■ **What to work on**
1) In the passage about Nolan's well-child visit, until which month would the family have had to wait for an appointment with the regular pediatrician?
2) Transcribe the passage about Nolan's well-child visit from "Way back in" up to and including "well child visit.".

Way back in August, I was looking at our calendar and noticed an appointment missing. Nolan's two year old well-child visit had never been set up by our pediatrician's office, and I didn't realize this until I flipped the calendar over and realized there was no appointment scheduled for the little guy's two-year old well child visit.
I called the pediatrician's office, and they told me that if I wanted to see our regular pediatrician, we would have to wait until November for an appointment. Because Nolan has so many issues, I really wanted to see our regular pediatrician- it was worth the wait. We last saw the pediatrician for a well-child in March, which means that Nolan's posterior urethral valves, gastric motility issues, and severe gastro-esophageal reflux disease (GERD) were all additions to his medical file since that visit.

■ **Dataset content**
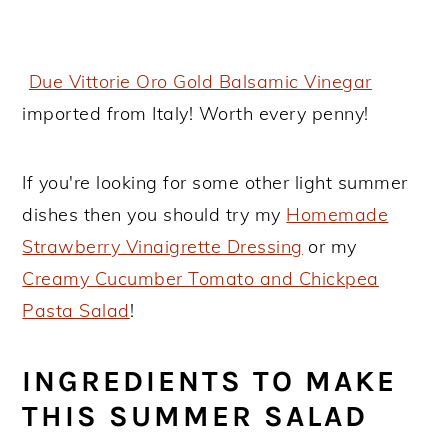
Due Vittorie Oro Gold Balsamic Vinegar
imported from Italy! Worth every penny!
If you're looking for some other light summer
dishes then you should try my
Homemade
Strawberry Vinaigrette Dressing
or my
Creamy Cucumber Tomato and Chickpea
Pasta Salad
!
INGREDIENTS TO MAKE
THIS SUMMER SALAD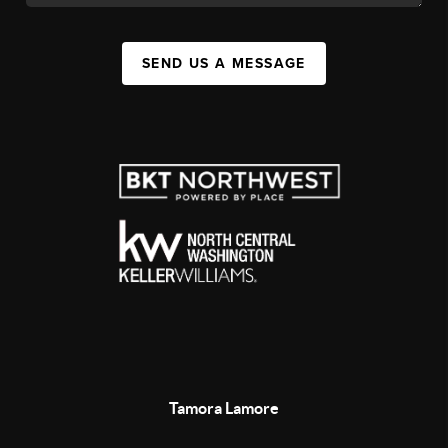
SEND US A MESSAGE
Tamora Lamore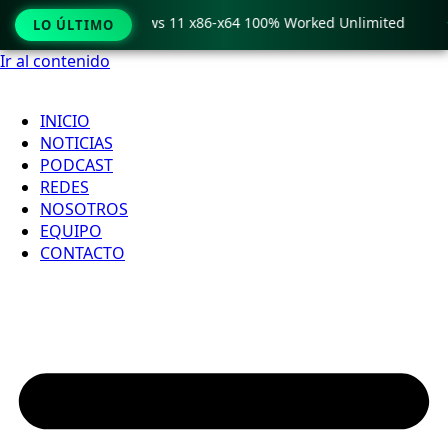
ro Crack only Windows 11 x86-x64 100% Worked Unlimited

LO ÚLTIMO
Ir al contenido
INICIO
NOTICIAS
PODCAST
REDES
NOSOTROS
EQUIPO
CONTACTO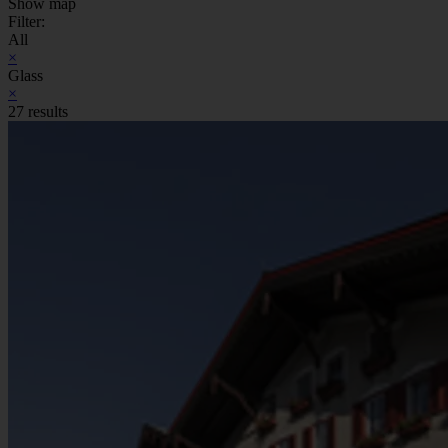
Show map
Filter:
All
×
Glass
×
27 results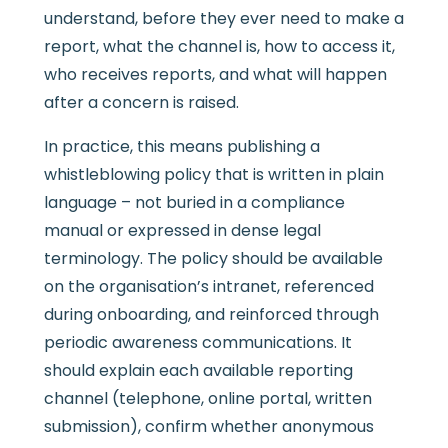
understand, before they ever need to make a
report, what the channel is, how to access it,
who receives reports, and what will happen
after a concern is raised.
In practice, this means publishing a
whistleblowing policy that is written in plain
language – not buried in a compliance
manual or expressed in dense legal
terminology. The policy should be available
on the organisation’s intranet, referenced
during onboarding, and reinforced through
periodic awareness communications. It
should explain each available reporting
channel (telephone, online portal, written
submission), confirm whether anonymous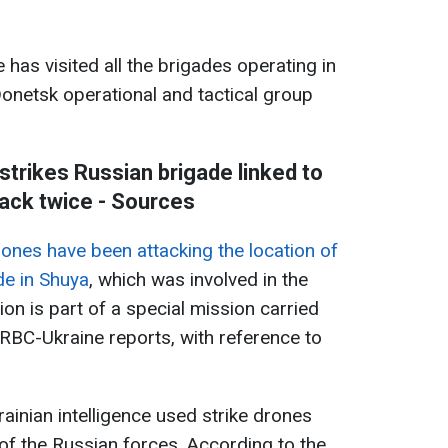
 has visited all the brigades operating in
Donetsk operational and tactical group
 strikes Russian brigade linked to
ack twice - Sources
ones have been attacking the location of
de in Shuya
, which was involved in the
ion is part of a special mission carried
, RBC-Ukraine reports, with reference to
ainian intelligence used strike drones
s of the Russian forces. According to the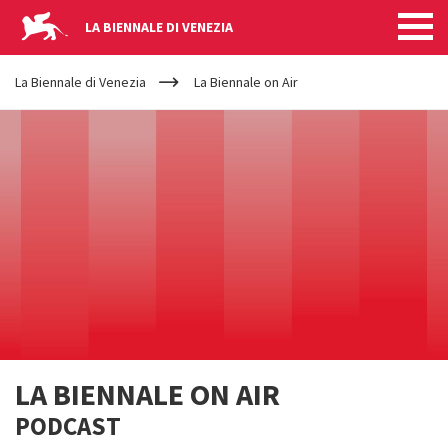
LA BIENNALE DI VENEZIA
YOUR
Salta al contenuto principale
ARE
La Biennale di Venezia
La Biennale on Air
HERE
LA BIENNALE ON AIR
PODCAST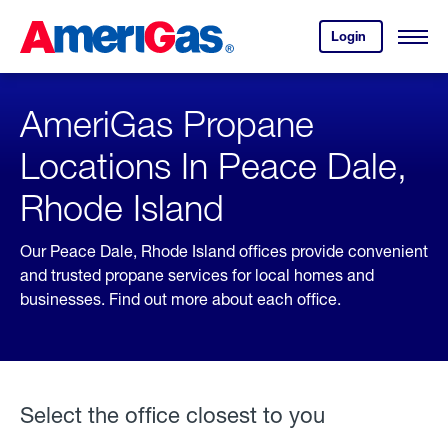
Skip
Header
to
Skipped.
Login
to
Content
Open
your
Menu
(press
AmeriGas
account.
ENTER)
AmeriGas Propane
Locations In Peace Dale,
Rhode Island
Our Peace Dale, Rhode Island offices provide convenient
and trusted propane services for local homes and
businesses. Find out more about each office.
Select the office closest to you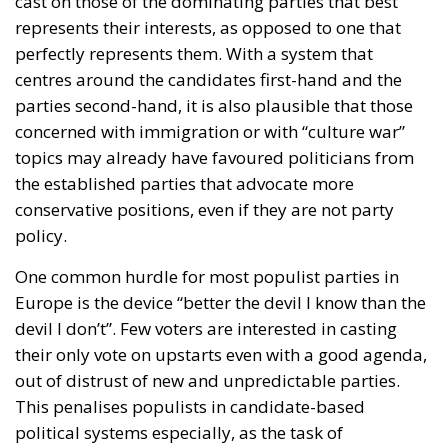
cast on those of the dominating parties that best
represents their interests, as opposed to one that
perfectly represents them. With a system that
centres around the candidates first-hand and the
parties second-hand, it is also plausible that those
concerned with immigration or with “culture war”
topics may already have favoured politicians from
the established parties that advocate more
conservative positions, even if they are not party
policy.
One common hurdle for most populist parties in
Europe is the device “better the devil I know than the
devil I don’t”. Few voters are interested in casting
their only vote on upstarts even with a good agenda,
out of distrust of new and unpredictable parties.
This penalises populists in candidate-based
political systems especially, as the task of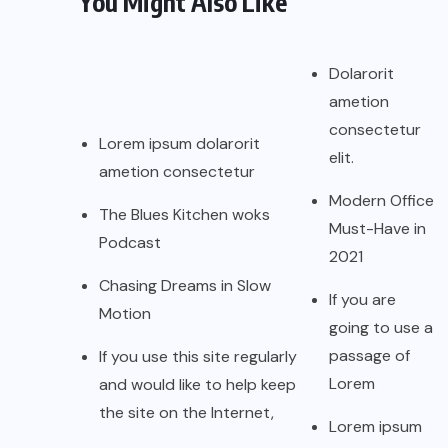
You Might Also Like
Dolarorit
ametion
consectetur
Lorem ipsum dolarorit
elit.
ametion consectetur
Modern Office
The Blues Kitchen woks
Must-Have in
Podcast
2021
Chasing Dreams in Slow
If you are
Motion
going to use a
passage of
If you use this site regularly
Lorem
and would like to help keep
the site on the Internet,
Lorem ipsum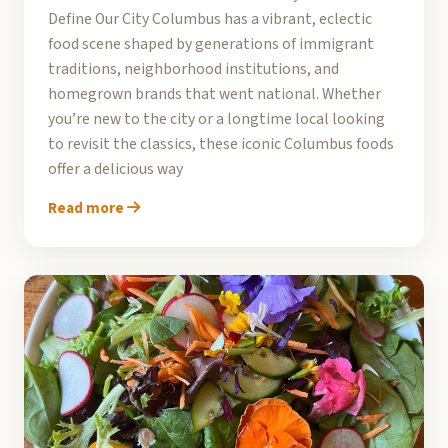
Define Our City Columbus has a vibrant, eclectic
food scene shaped by generations of immigrant
traditions, neighborhood institutions, and
homegrown brands that went national. Whether
you’re new to the city or a longtime local looking
to revisit the classics, these iconic Columbus foods
offer a delicious way
Read more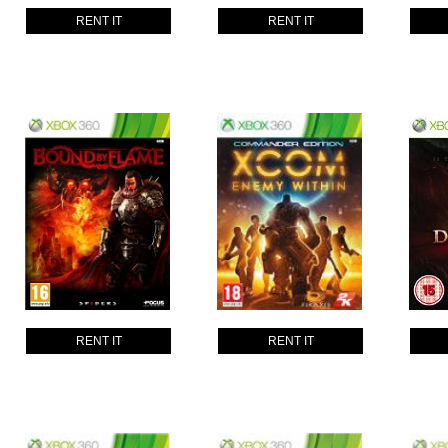
RENT IT
RENT IT
RENT IT
RENT IT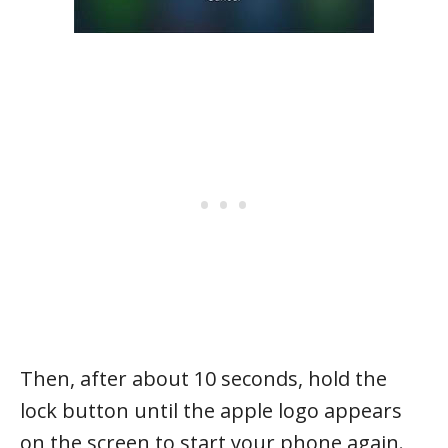
Then, after about 10 seconds, hold the
lock button until the apple logo appears
on the screen to start your phone again.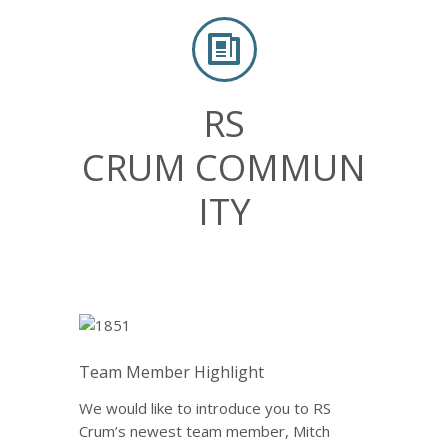
RS
CRUM COMMUN
ITY
Team Member Highlight
We would like to introduce you to RS
Crum’s newest team member, Mitch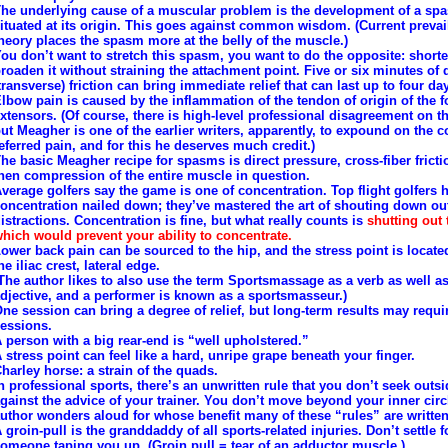
he underlying cause of a muscular problem is the development of a sp
ituated at its origin. This goes against common wisdom. (Current prevai
heory places the spasm more at the belly of the muscle.)
ou don’t want to stretch this spasm, you want to do the opposite: short
roaden it without straining the attachment point. Five or six minutes of
transverse) friction can bring immediate relief that can last up to four da
lbow pain is caused by the inflammation of the tendon of origin of the 
xtensors. (Of course, there is high-level professional disagreement on th
ut Meagher is one of the earlier writers, apparently, to expound on the c
eferred pain, and for this he deserves much credit.)
he basic Meagher recipe for spasms is direct pressure, cross-fiber fricti
hen compression of the entire muscle in question.
verage golfers say the game is one of concentration. Top flight golfers 
oncentration nailed down; they’ve mastered the art of shouting down ou
istractions. Concentration is fine, but what really counts is
shutting out 
hich would prevent your ability to concentrate.
ower back pain can be sourced to the hip, and the stress point is locate
he iliac crest, lateral edge.
The author likes to also use the term Sportsmassage as a verb as well a
djective, and a performer is known as a sportsmasseur.)
ne session can bring a degree of relief, but long-term results may requi
essions.
 person with a big rear-end is “well upholstered.”
 stress point can feel like a hard, unripe grape beneath your finger.
harley horse: a strain of the quads.
n professional sports, there’s an unwritten rule that you don’t seek outs
gainst the advice of your trainer. You don’t move beyond your inner circ
uthor wonders aloud for whose benefit many of these “rules” are written
 groin-pull is the granddaddy of all sports-related injuries. Don’t settle f
omeone taping you up. (Groin pull = tear of an adductor muscle.)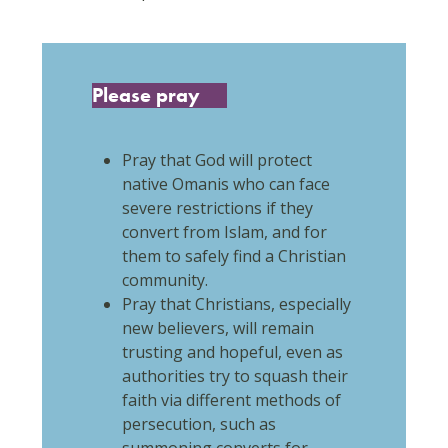
Please pray
Pray that God will protect
native Omanis who can face
severe restrictions if they
convert from Islam, and for
them to safely find a Christian
community.
Pray that Christians, especially
new believers, will remain
trusting and hopeful, even as
authorities try to squash their
faith via different methods of
persecution, such as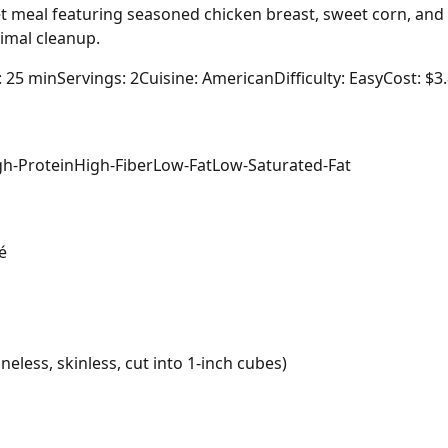
et meal featuring seasoned chicken breast, sweet corn, and 
imal cleanup.
: 25 min
Servings: 2
Cuisine: American
Difficulty: Easy
Cost: $3
gh-Protein
High-Fiber
Low-Fat
Low-Saturated-Fat
é
eless, skinless, cut into 1-inch cubes)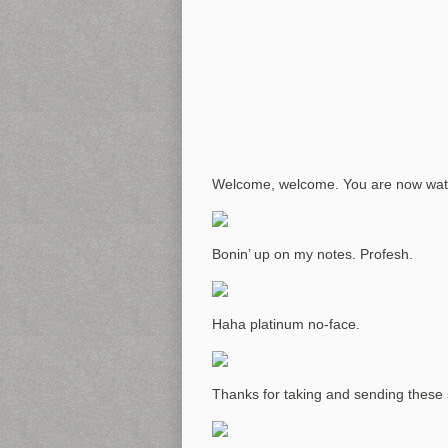
Welcome, welcome. You are now wa
Bonin’ up on my notes. Profesh.
Haha platinum no-face.
Thanks for taking and sending these 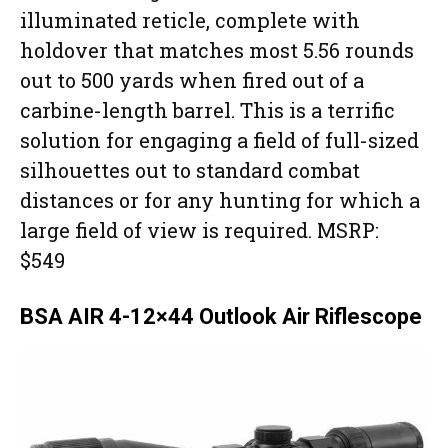
illuminated reticle, complete with
holdover that matches most 5.56 rounds
out to 500 yards when fired out of a
carbine-length barrel. This is a terrific
solution for engaging a field of full-sized
silhouettes out to standard combat
distances or for any hunting for which a
large field of view is required. MSRP:
$549
BSA AIR 4-12×44 Outlook Air Riflescope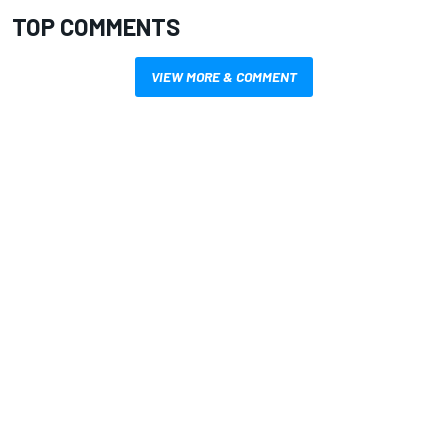
TOP COMMENTS
VIEW MORE & COMMENT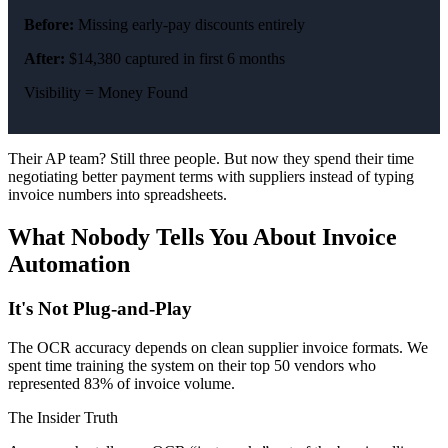
Before:
Missing early-pay discounts entirely
After:
$14,380 captured in first 6 months
Visibility = Money Found
Their AP team? Still three people. But now they spend their time
negotiating better payment terms with suppliers instead of typing
invoice numbers into spreadsheets.
What Nobody Tells You About Invoice
Automation
It's Not Plug-and-Play
The OCR accuracy depends on clean supplier invoice formats. We
spent time training the system on their top 50 vendors who
represented 83% of invoice volume.
The Insider Truth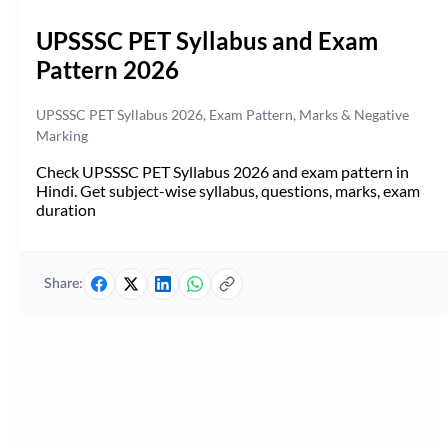
UPSSSC PET Syllabus and Exam
Pattern 2026
UPSSSC PET Syllabus 2026, Exam Pattern, Marks & Negative
Marking
Check UPSSSC PET Syllabus 2026 and exam pattern in
Hindi. Get subject-wise syllabus, questions, marks, exam
duration
Share:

■ **Answers given**
1) November.

2)
Way back in August, I was looking at our calendar and noticed an appointment missing. Nolan's two year old well-child visit had never been set up by our pediatrician's office, and I didn't realize this until I flipped the calendar over and realized there was no appointment scheduled for the little guy's two-year old well child visit.